> [WHAT IS EXPECTED] Would you repeat every entry below word for word but drop the images?

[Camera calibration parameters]
┄┄┄┄┄┄┄┄┄┄

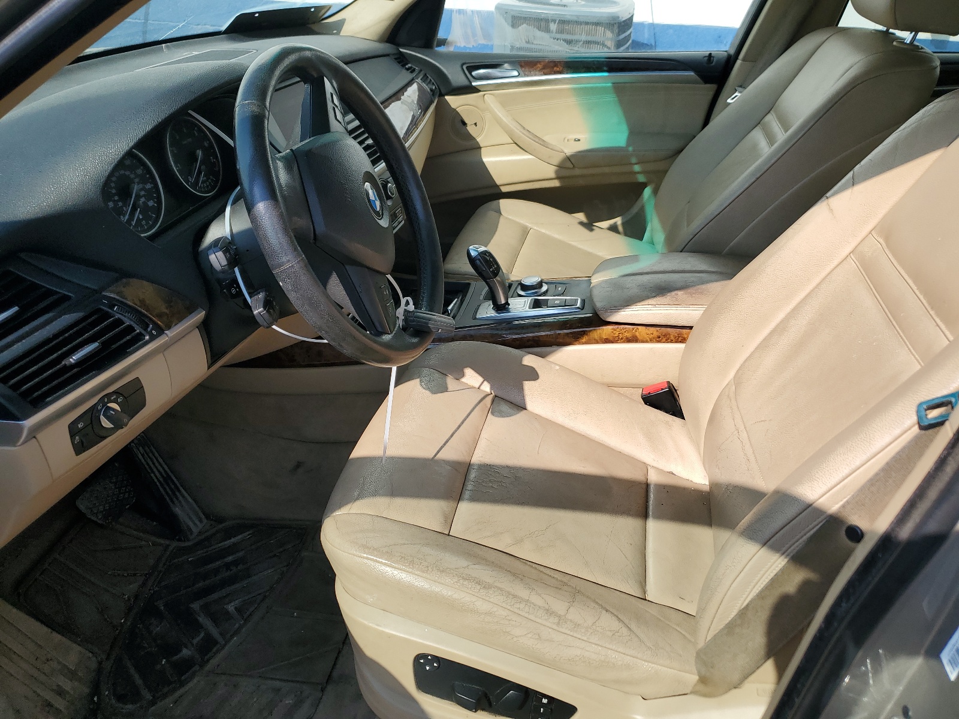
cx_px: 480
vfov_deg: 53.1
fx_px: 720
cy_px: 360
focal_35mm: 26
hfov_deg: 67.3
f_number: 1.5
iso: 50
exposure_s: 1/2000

┄┄┄┄┄┄┄┄┄┄

> [FINISHED TASK]
cx_px: 480
vfov_deg: 53.1
fx_px: 720
cy_px: 360
focal_35mm: 26
hfov_deg: 67.3
f_number: 1.5
iso: 50
exposure_s: 1/2000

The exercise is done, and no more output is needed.